* Task prompt *
Copy the records below in full, keeping each word as it is but omitting the pictures.

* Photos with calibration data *
#####

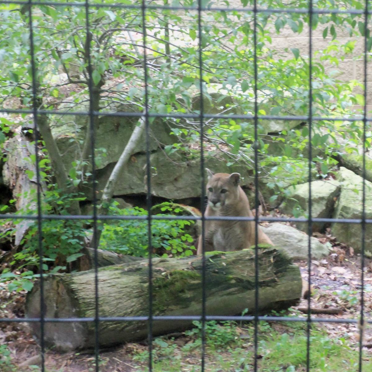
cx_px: 249
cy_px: 185
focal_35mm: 166
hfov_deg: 10.5
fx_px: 2018
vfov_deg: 10.5
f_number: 5.7
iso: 400
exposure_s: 1/15
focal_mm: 25.3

#####

* Solution to this problem *
cx_px: 249
cy_px: 185
focal_35mm: 166
hfov_deg: 10.5
fx_px: 2018
vfov_deg: 10.5
f_number: 5.7
iso: 400
exposure_s: 1/15
focal_mm: 25.3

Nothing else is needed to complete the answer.